Once the rules and procedures of the mediation have been agreed upon, it’s time to engage in the actual proceedings on the scheduled date. The session will usually open with the mediator restating the agreed upon rules and guidelines from previous discussions to make sure everyone is still on the same page. Introductions may then be made for further clarifications.
Next, the mediation proceeds – typically by allowing the claimant (usually the contractor) to present a brief opening statement or overview of their claims, , followed by a response from the defendant. At that point, the mediator will typically break the parties up into “caucuses”, with one party and their lawyer staying in the original room and the other party and their counsel heading to a different, nearby room.
The rest of the day is typically spent with the mediator going back and forth between the two rooms, conveying each side’s position to the other, while at the same time analyzing, discussing and conversing with the people in each room, working to bridge the gap and bring the best offer possible back to the other.

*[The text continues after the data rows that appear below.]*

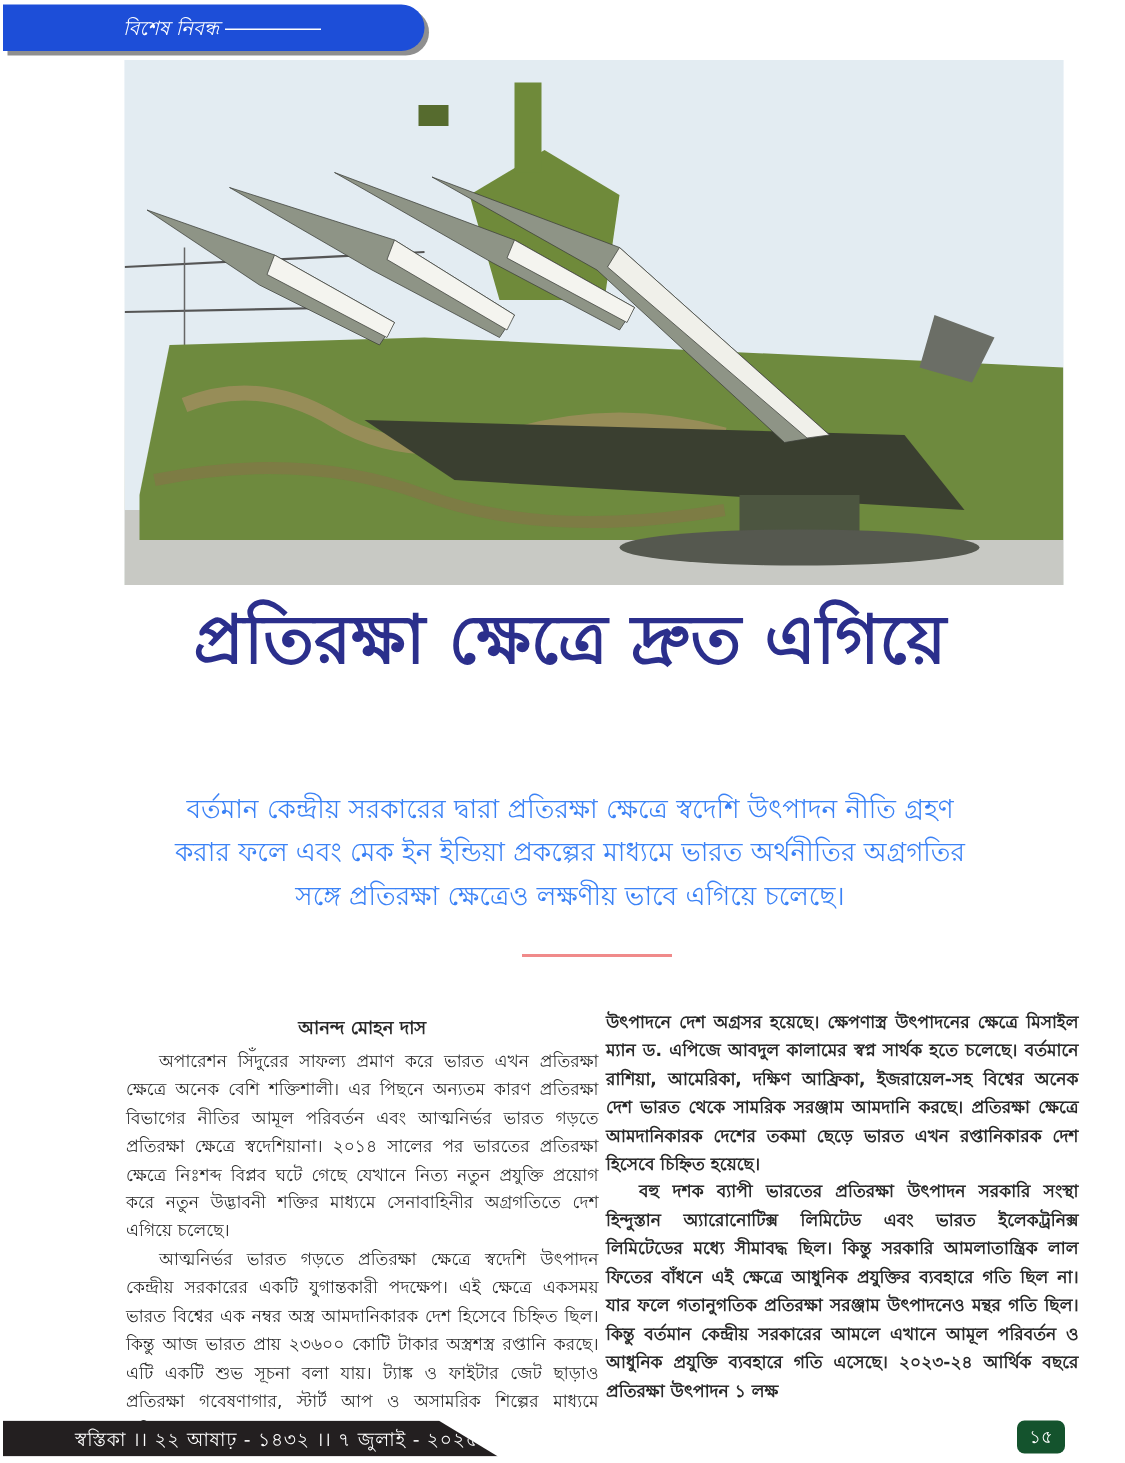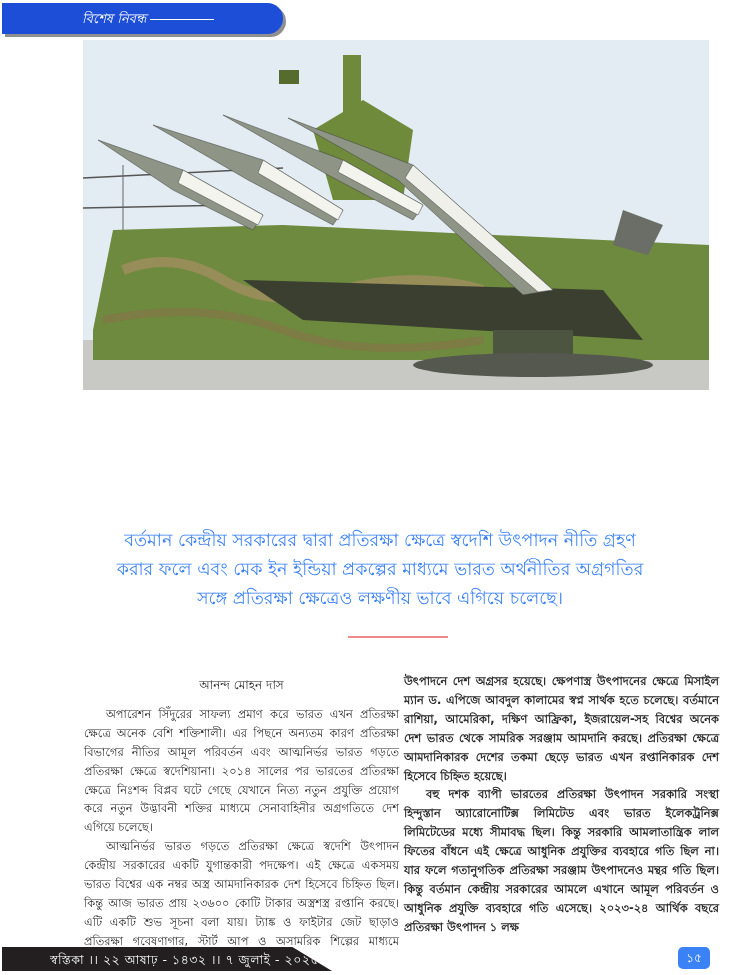--- a/index.html
+++ b/index.html
@@ -35,34 +35,34 @@
   .deck-rule {
     position: absolute; left: 348px; top: 636px; width: 100px; height: 2px; background: #f08a8a;
   }
 
   .col {
     position: absolute; top: 676px; width: 315px; font-size: 11.4px; line-height: 18.9px;
     text-align: justify; color: #2a2a2a;
   }
   .col.left { left: 84px; }
   .col.right { left: 404px; top: 672px; font-weight: bold; }
-  .byline { text-align: center; font-weight: normal; font-size: 12px; margin-bottom: 10px; }
+  .byline { text-align: center; font-weight: bold; font-size: 12px; margin-bottom: 3px; }
   .col p { text-indent: 22px; }
   .col p.noindent { text-indent: 0; }
 
   .footer-band {
     position: absolute; left: 2px; top: 947px; width: 330px; height: 24px; background: #231f20;
     clip-path: polygon(0 0, 88% 0, 100% 100%, 0 100%);
   }
   .footer-band .text {
     position: absolute; left: 48px; top: 4px; color: #fff; font-size: 12.5px; letter-spacing: 0.5px;
     white-space: nowrap;
   }
   .page-num {
-    position: absolute; left: 678px; top: 947px; width: 32px; height: 22px; background: #3b82f6;
+    position: absolute; left: 678px; top: 947px; width: 32px; height: 22px; background: #14532d;
     border-radius: 5px; color: #fff; text-align: center; font-size: 12px; line-height: 22px;
   }
 </style>
 </head>
 <body>
 
 <div class="section-tab">
   <span class="label">বিশেষ নিবন্ধ</span>
   <span class="rule"></span>
 </div>
@@ -96,20 +96,21 @@
       <polygon points="140,75 260,120 340,165 330,180 245,135" fill="#8e9486"></polygon>
       <polygon points="260,120 340,165 335,175 255,132" fill="#f4f4ef"></polygon>
       <polygon points="205,78 330,125 470,250 440,255 315,140" fill="#8e9486"></polygon>
       <polygon points="330,125 470,250 455,252 322,138" fill="#f0f0ea"></polygon>
     </g>
     <polygon points="540,170 580,185 565,215 530,205" fill="#6b6e66"></polygon>
   </svg>
 </div>
 
 <div class="headline">
+  <div>প্রতিরক্ষা ক্ষেত্রে দ্রুত এগিয়ে</div>
 </div>
 
 <div class="deck">
   <div>বর্তমান কেন্দ্রীয় সরকারের দ্বারা প্রতিরক্ষা ক্ষেত্রে স্বদেশি উৎপাদন নীতি গ্রহণ</div>
   <div>করার ফলে এবং মেক ইন ইন্ডিয়া প্রকল্পের মাধ্যমে ভারত অর্থনীতির অগ্রগতির</div>
   <div>সঙ্গে প্রতিরক্ষা ক্ষেত্রেও লক্ষণীয় ভাবে এগিয়ে চলেছে।</div>
 </div>
 <div class="deck-rule"></div>
 
 <div class="col left">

A word about confidentiality is important. Some mediators will operate under the assumption that everything told to it by a party is confidential unless specifically indicated as non-confidential and permitted to be shared with the other side. Others will work on the opposite basis, ie, the assumption is that everything may be shared unless it was specifically identified as confidential. Of course, it is important to hear from the mediator how they intend to operate, and to conduct oneself accordingly.
However, in some mediations the opening statement is skipped, and occasionally, he parties do not even get together at all, but are kep in separate rooms from the start.
Experts or other consultants may be brought into the discussion to provide credibility to issues like schedule delays or the dollar amounts of the claim in question. Remember that the rules of mediation are incredibly flexible, and each mediator may recommend different proceedings. For example, in a highly complex case, it’s entirely possible that the mediator may ask both parties to present their opinions on an issue-by-issue basis in order to gauge each claim on their individual merits.
Mediation is not a binding proceeding; meaning that neither party is required to come to an agreement. But, with the right mediator and the right frame of mind, a resolution is achieved in the vast majority of cases. In those instances, a quick, one page and often hand-written settlement agreement will be drawn up with only the most basic terms, usually who pays who money, how much and by when, and all parties sign to indicate their agreement, and copies passed out to all parties and counsel. In the coming days, the lawyers negotiate and draft a formal settlement agreement with additional boiler-plate terms, but if for some reason that process breaks down, the one pager signed at the mediation can and should be used to enforce the agreement in court.
Often, a mediated settlement outcome is one neither party will likely be ‘happy’ with, but it is one both sides can live with. As lawyers, this is our barometer that the settlement was fair and balanced. After all, mediation is often the last stop to have input in the resolution of your dispute – once the first witness is sworn in and/or the jury is empaneled, the fate of your future is resting in someone else’s hand(s). I encourage all my clients to grab the opportunity mediation presents to play a part in their own destiny, and regard mediation with an open mind and a conciliatory attitude.
Importantly, even if a full and final settlement is not achieved, some portions may be resolved, or the gap may be substantially narrowed, streamlining the eventual litigation or arbitration to only the most hotly contested topics.